May 2023

Anthem Singer Embraces New Calling: Social Work

May 18, 2023    |  

She has performed as a fire spinner all over the world. She’s sung at the Venice Jazz Club in Italy for her grandmother’s birthday. And now Emma Earnest, MSW ’23, has performed the national anthem for her fellow graduates at the University of Maryland, Baltimore’s (UMB) 2023 commencement.

Earnest, a fellow in the University of Maryland School of Social Work’s (UMSSW) Substance Use Disorder Workforce Expansion (SUDWE) program, said she was nervous, elated, and proud to sing the anthem May 18 at Chesapeake Employers Insurance Arena. (A portion of her performance may be viewed below.)

Emma Earnest performs The Star-Spangled Banner.

Emma Earnest performs The Star-Spangled Banner.

After her performance, UMB President Bruce E. Jarrell, MD, FACS, told her, “Emma, thank you for that wonderful rendition.”

(Read more about the commencement ceremony at this link.)

Earnest said that while she sang, “I felt such a deep sense of pride for all of my hard work and for every moment that brought me to the stage. Singing is one of my heart's callings and when I sing I feel my highest, most authentic self. I was honored to share my gift with everyone at graduation.”

She was chosen from a handful of UMB students who sent in audition recordings. Before going into the social work field, she worked in the entertainment industry. She sang professionally from the age of 12 to 22, including performing the national anthem at sporting events in high school, and also worked as an actress for 15 years, appearing in about a half-dozen films.

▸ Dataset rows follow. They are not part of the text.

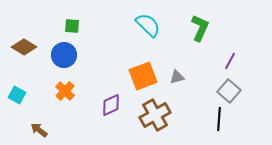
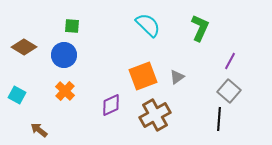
gray triangle: rotated 21 degrees counterclockwise
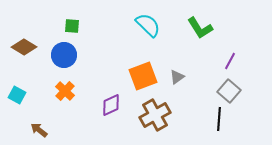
green L-shape: rotated 124 degrees clockwise
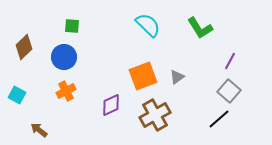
brown diamond: rotated 75 degrees counterclockwise
blue circle: moved 2 px down
orange cross: moved 1 px right; rotated 18 degrees clockwise
black line: rotated 45 degrees clockwise
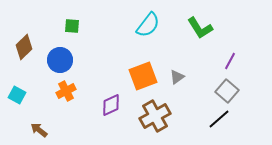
cyan semicircle: rotated 84 degrees clockwise
blue circle: moved 4 px left, 3 px down
gray square: moved 2 px left
brown cross: moved 1 px down
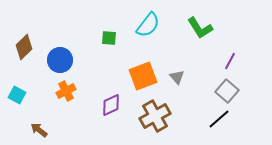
green square: moved 37 px right, 12 px down
gray triangle: rotated 35 degrees counterclockwise
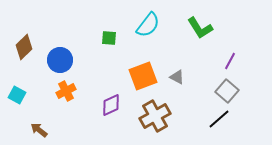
gray triangle: rotated 21 degrees counterclockwise
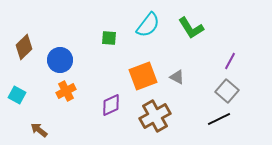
green L-shape: moved 9 px left
black line: rotated 15 degrees clockwise
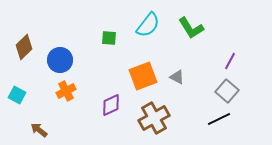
brown cross: moved 1 px left, 2 px down
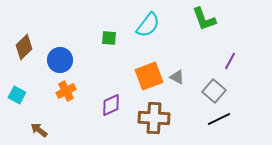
green L-shape: moved 13 px right, 9 px up; rotated 12 degrees clockwise
orange square: moved 6 px right
gray square: moved 13 px left
brown cross: rotated 32 degrees clockwise
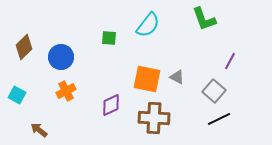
blue circle: moved 1 px right, 3 px up
orange square: moved 2 px left, 3 px down; rotated 32 degrees clockwise
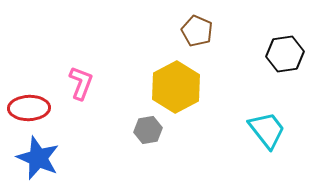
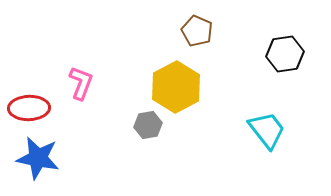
gray hexagon: moved 5 px up
blue star: rotated 12 degrees counterclockwise
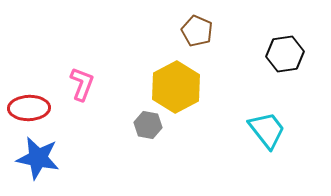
pink L-shape: moved 1 px right, 1 px down
gray hexagon: rotated 20 degrees clockwise
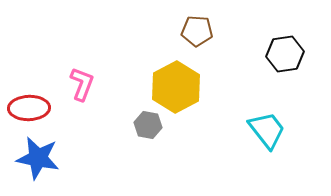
brown pentagon: rotated 20 degrees counterclockwise
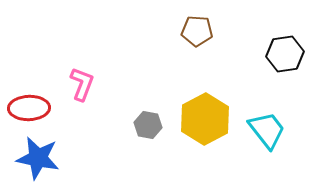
yellow hexagon: moved 29 px right, 32 px down
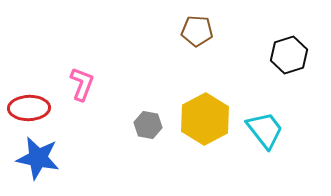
black hexagon: moved 4 px right, 1 px down; rotated 9 degrees counterclockwise
cyan trapezoid: moved 2 px left
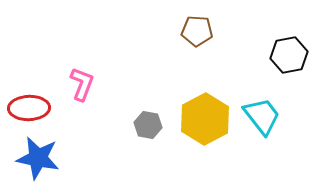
black hexagon: rotated 6 degrees clockwise
cyan trapezoid: moved 3 px left, 14 px up
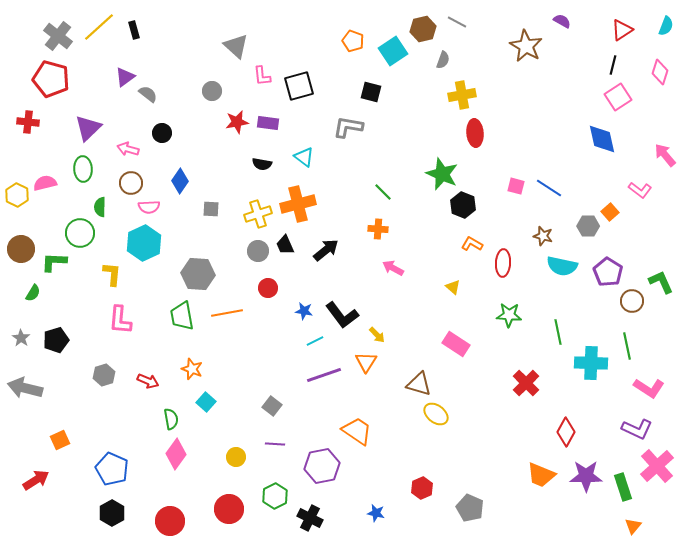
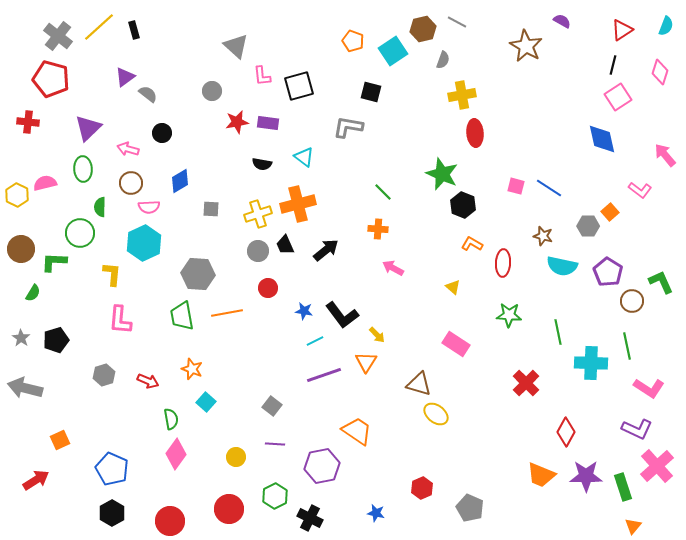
blue diamond at (180, 181): rotated 25 degrees clockwise
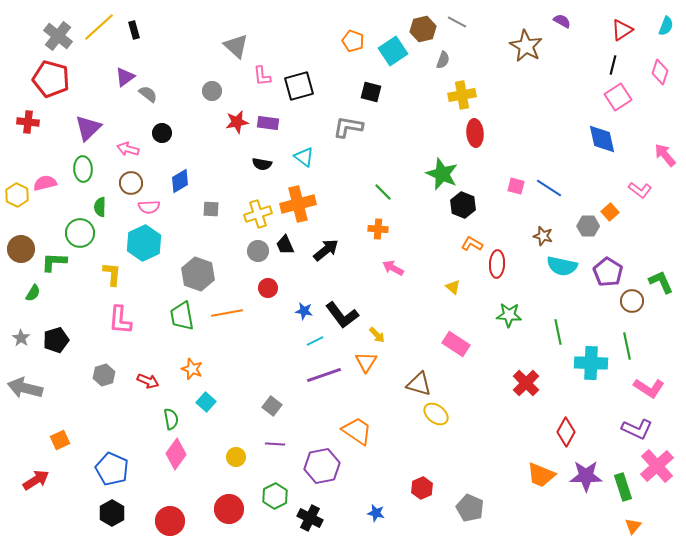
red ellipse at (503, 263): moved 6 px left, 1 px down
gray hexagon at (198, 274): rotated 16 degrees clockwise
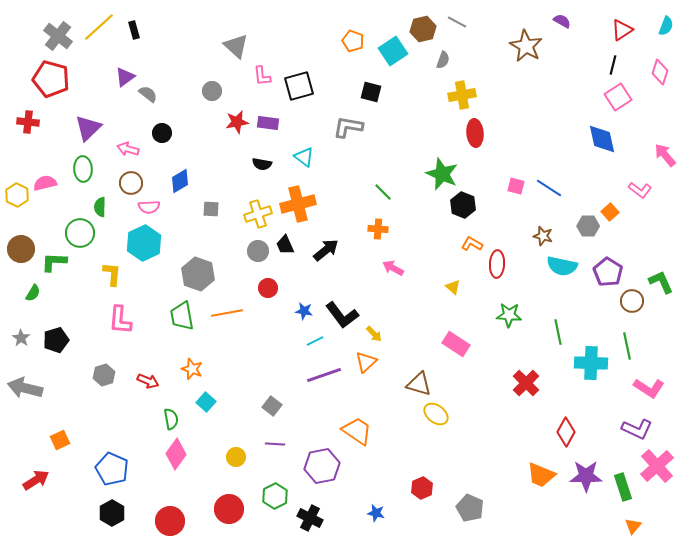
yellow arrow at (377, 335): moved 3 px left, 1 px up
orange triangle at (366, 362): rotated 15 degrees clockwise
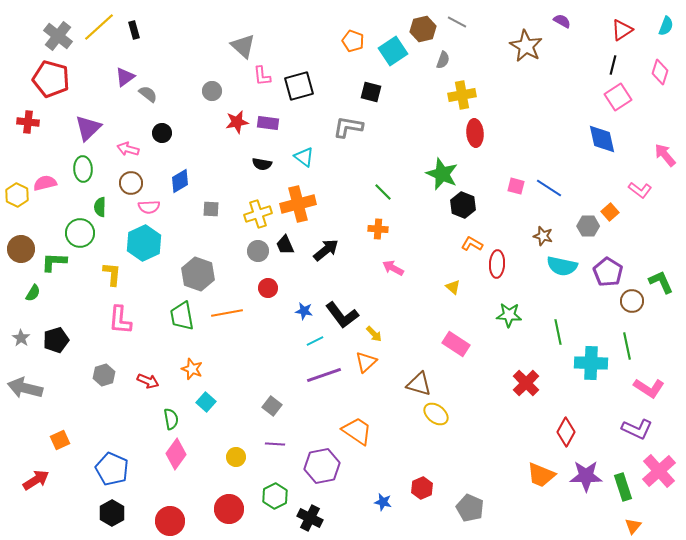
gray triangle at (236, 46): moved 7 px right
pink cross at (657, 466): moved 2 px right, 5 px down
blue star at (376, 513): moved 7 px right, 11 px up
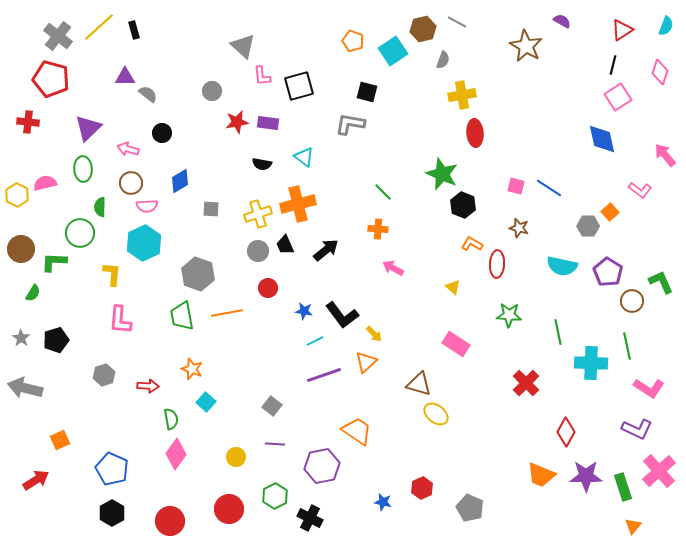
purple triangle at (125, 77): rotated 35 degrees clockwise
black square at (371, 92): moved 4 px left
gray L-shape at (348, 127): moved 2 px right, 3 px up
pink semicircle at (149, 207): moved 2 px left, 1 px up
brown star at (543, 236): moved 24 px left, 8 px up
red arrow at (148, 381): moved 5 px down; rotated 20 degrees counterclockwise
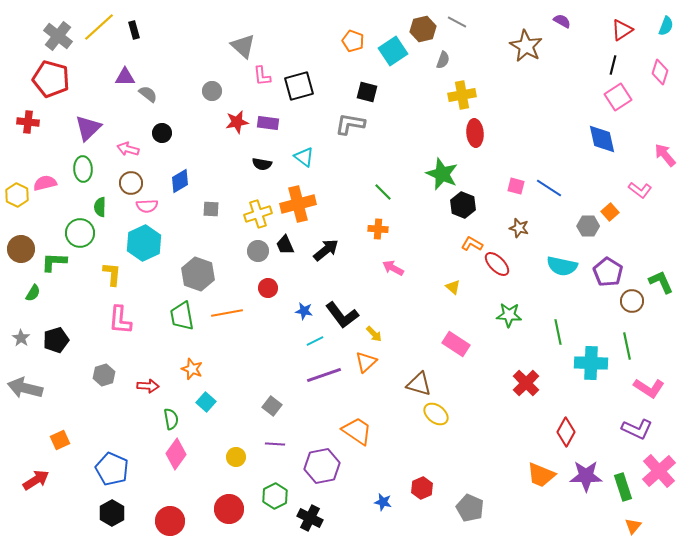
red ellipse at (497, 264): rotated 48 degrees counterclockwise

Earnest said she switched her careers from acting to social work “because I wanted my career to center others and not myself.”

She said her background as a performer informs her social work practice.

“As an actress, I learned how people work, what makes them tick, and why they do what they do. I learned how to step into others’ shoes and understand where people come from,” Earnest said. “I learned how to listen and allow for what is shared to land in my heart and from there to set boundaries. I learned how to change my communication and state of being to hold space for a variety of people. I learned how to express myself in ways that cater to each individual. I also learned how to radically accept myself and those I work with. Performing has brought me back to myself and taught me who I am and how I am in this world.”

Earnest earned her Bachelor of Social Work degree from the University of Maryland, Baltimore County, where she was honored as one of two undergraduate recipients of the Universities at Shady Grove’s 2022 Leadership and Service Awards.

Earnest worked as a substance use disorder counselor in agencies in Frederick and Hagerstown during her time in the SUDWE program, which provides students with specialized substance use treatment-related training to better engage and equip them to participate in the behavioral health workforce. She said she has had a negative relationship with alcohol herself and has been sober for nearly a year and a half.

Earnest said of her experience at UMB, “I will remember all of the hard work that I put into my studies and how my internship experiences fit into my life. I will remember that I can do anything that I put my mind to, and I always know more than I ever think I do.”

Earnest said that in addition to looking forward to singing the national anthem at commencement, she was excited to celebrate with her family, including her father, who was in attendance at the Universitywide commencement, and her grandmother and sisters Dani and Ari, who would be attending the UMSSW convocation Friday.

“I am looking forward to celebrating this huge accomplishment with my family and stepping into the other side of the past seven years,” she said.

She said she will continue to work with clients at her own company, Earnest Power, LLC, which provides psychedelic preparation and integration.

“I help people prepare for psychedelic journeys by helping them identify their intensions and what they are bringing to the medicine,” she said. “The integration is supporting them as they unpack their psychedelic experiences and the meaning around them.”

Though she still performs when asked, Earnest is focused on her social work career. She will begin work in the fall for an agency in Baltimore as a substance abuse specialist providing therapeutic services.

“I am doing my heart’s calling and my soul’s mission,” she said.